I've the following Pig Script:

   I'm trying with this:

Source_Data = LOAD '/user/cloudera/Source_Data/' using PigStorage('\t','-tagFile'); Data_Schema = FOREACH Source_Data GENERATE ( (chararray)$1 AS Date, (chararray)$2 AS ID, (chararray)$3 AS Interval, (chararray)$4 AS Code, (chararray)$5 AS S_In_Activity, (chararray)$6 AS S_Out_Activity, (chararray)$7 AS C_In_Activity, (chararray)$8 AS C_Out_Activity, (chararray)$9 AS Traffic_Activity); STORE Data_Schema INTO '/user/cloudera/Source_Data/New_Data/' USING PigStorage('\t');

Here is a row of my source data:

11300 1387926000000 76 1.8190562337403677 0.9613115354827483 330.0372865843317554633 0.1161754442265068633 11.04195619825027733

But I'm getting error when I execute the code but If I remove the last part to define the schema it gives me successfully.
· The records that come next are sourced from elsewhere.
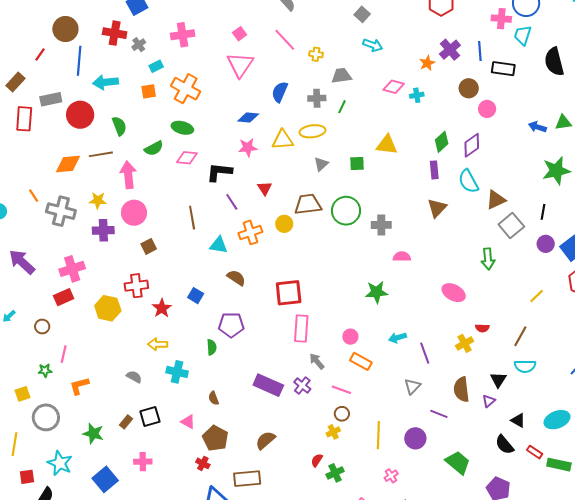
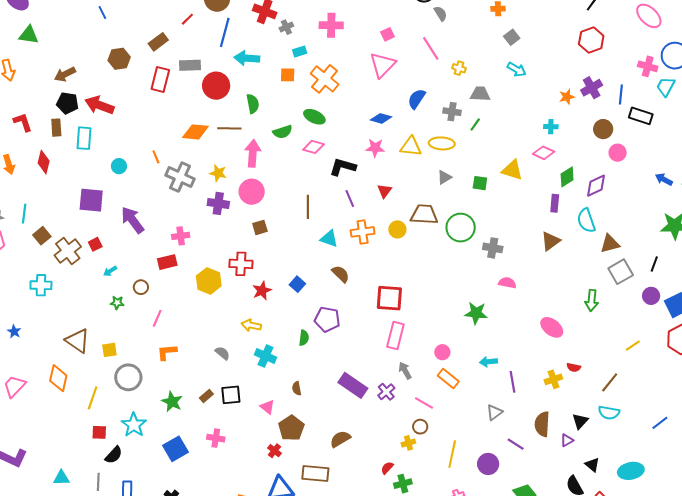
pink diamond: (394, 87) -> (544, 153), moved
pink cross: (72, 269) -> (181, 236), size x0.7
green star: (45, 370) -> (117, 303), moved

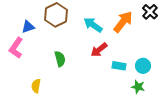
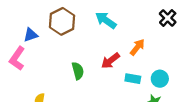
orange arrow: (123, 22) -> (137, 47), moved, size x0.7
cyan arrow: (93, 25) -> (106, 20), moved
green semicircle: (60, 59) -> (78, 71), moved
Note that the first column was inserted by the Pig Statement.

1

1 Answers

0
votes

You basically answer yourself the question in the last sentence. You can not declare schema when using STORE operator. According to the official doc:

STORE alias INTO 'directory' [USING function];

In your case it will be simply:

Data = LOAD '/user/cloudera/Source' using PigStorage('\t','-tagFile'); 

Data_prestage = FOREACH Data GENERATE (
(chararray)$1 AS Filename, 
(chararray)$2 AS CCode, 
(chararray)$3 AS SCode, 
(chararray)$4 AS In_Act,
(chararray)$5 AS Out_Act,
(chararray)$6 AS In_Act1;

STORE Data_prestage INTO '/user/cloudera/Source/Data2/' USING PigStorage('\t');

Also if you do not plan on doing any manipulation with the data you might think of using STREAM instead.